There are alternatives, including using breeds that don't grow as quickly. But this isn't good enough for the "people at Wiesenhof and the like," says Bodmer. "They want so much breast meat that the turkeys can no longer stand up in their last six weeks, because they're so overweight."
Return of the 'Autobahn Veterinarian'
Bodmer's logbooks are full of the records of antibiotic treatments. Even chicks from the hatchery seem to have problems. Despite meticulous inspections in the hatcheries -- there are even reports of eggs being sprayed with formaldehyde and dipped in antibiotic solutions -- some of the chicks Bodmer receives are not well. When that happens, and it usually does, he has to help them out with antibiotics. In fact, says Bodmer, he can't remember ever having had a flock that didn't need drugs to survive.
His logbook includes the records of several treatments with Aviapen, an antibiotic to treat diarrhea that apparently didn't work very well and, in some cases, wasn't used for the required duration. Penicillins were also used to treat colds. Later on, his veterinarian decided to switch to Baytril, says Bodmer. She left him with 12 liters of the medication and instructions to dispense it himself. All this drug use has its price. Bodmer spent €10,000 on medications in January alone.
The treatment was not entirely in keeping with professional standards. Nevertheless, Bodmer's veterinarian has a risk insurance policy of sorts.
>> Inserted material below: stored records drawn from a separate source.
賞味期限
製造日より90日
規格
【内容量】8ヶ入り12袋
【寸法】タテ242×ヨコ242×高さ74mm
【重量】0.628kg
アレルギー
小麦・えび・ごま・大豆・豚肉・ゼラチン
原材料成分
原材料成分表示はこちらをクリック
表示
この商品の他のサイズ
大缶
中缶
She is related to a senior government veterinarian, so that she is unlikely to run into any problems.
Things are going relatively smoothly again for another practitioner who became known years ago as the "Autobahn veterinarian." He had sold hormones and antibiotics, some of them banned, to hundreds of farmers -- usually in proximity to an autobahn exit and often without having examined a single animal. He was convicted in 2002 and banned from the profession for many years. The regional government of Upper Bavaria has just issued him a new license to practice veterinary medicine.